Tekst van document —
Deze grief slaagt derhalve niet.
3.6 Het hiervoor overwogene geldt evenzeer voor de zesde grief, gericht tegen de ongegrondverklaring van klachtonderdeel b, inhoudende dat betrokkene ten onrechte heeft geweigerd te onderbouwen: 1. zijn standpunt inzake het opdrachtgeverschap voor de afgifte van de verklaringen van actuariële gelijkwaardigheid; 2. welke precieze (contractuele) rechtsverhouding ten grondslag ligt aan de door appellant verleende diensten. Ook hiervoor geldt dat het geen gevolg geven aan het verzoek van appellant om informatie te verstrekken als uitvloeisel van een niet onmiskenbaar onjuist civielrechtelijk standpunt niet als tuchtrechtelijk verwijtbaar nalaten kan worden aangemerkt.
3.7 Appellant heeft verzocht om ten bewijze van de stelling dat betrokkene bewust onware informatie heeft verstrekt, respectievelijk bewust voor appellant relevante informatie achterhoudt een aantal getuigen te horen, waaronder G en F. Volgens appellant kunnen deze getuigen verklaren over de rechtsverhouding op grond waarvan appellant zijn diensten heeft verleend, respectievelijk de volledigheid van door appellant ter beschikking gestelde dossiers.

Getoonde gegevens —
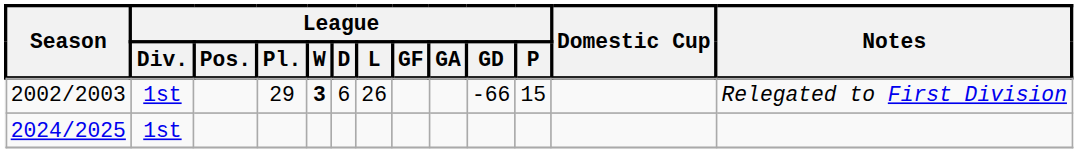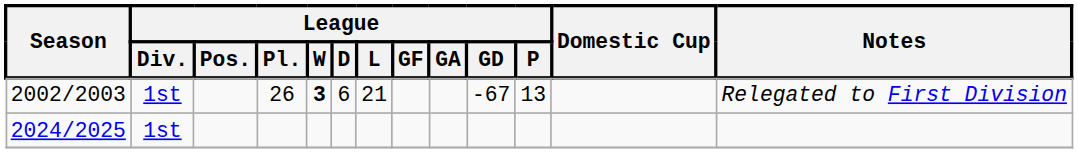2002/2003 | League / Pl.: 29 -> 26
2002/2003 | League / L: 26 -> 21
2002/2003 | League / GD: -66 -> -67
2002/2003 | League / P: 15 -> 13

Te doen —
1/ Tegen welke beslissing is volgens de tekst over de tuchtzaak de zesde grief gericht?
2/ Citeer uit de tekst over de tuchtzaak het stuk tussen "3.7 Appellant heeft" en "beschikking gestelde dossiers.", met die woorden erbij.
3/ Schrijf de tekst over de tuchtzaak verder na de laatste zin die er staat.
De regels staan los van de tekst over de tuchtzaak.

Antwoorden per opdracht —
1/ Tegen de ongegrondverklaring van klachtonderdeel b.

2/
3.7 Appellant heeft verzocht om ten bewijze van de stelling dat betrokkene bewust onware informatie heeft verstrekt, respectievelijk bewust voor appellant relevante informatie achterhoudt een aantal getuigen te horen, waaronder G en F. Volgens appellant kunnen deze getuigen verklaren over de rechtsverhouding op grond waarvan appellant zijn diensten heeft verleend, respectievelijk de volledigheid van door appellant ter beschikking gestelde dossiers.

3/
Dit aanbod kan niet worden aangemerkt als een aanbod dat betrekking heeft op de feiten die tot beslissing van de zaak kunnen leiden; het heeft betrekking op de civielrechtelijke rechtsverhouding tussen appellant en D, respectievelijk betrokkene en D, welke in deze procedure niet ter beoordeling staat. Het bewijsaanbod wordt daarom als niet ter zake dienend gepasseerd. Ook overigens ziet het College geen aanleiding ter zake nadere informatie in te winnen.
3.8 Het vorenoverwogene leidt tot de slotsom dat het hoger beroep ongegrond is.
3.9 Na te melden beslissing op het hoger beroep berust artikel 43, eerste lid, van de Wet tuchtrechtspraak accountants, en artikel 39 van de Wet tuchtrechtspraak bedrijfsorganisatie 2004.
4. De beslissing
Het College verklaart het hoger beroep ongegrond.
Aldus gewezen door mr. J.L.W. Aerts, mr. W.A.J. van Lierop, mr. J.A.M. van den Berk in tegenwoordigheid van mr. L.C. Bannink, als griffier, en uitgesproken in het openbaar op 3 mei 2012.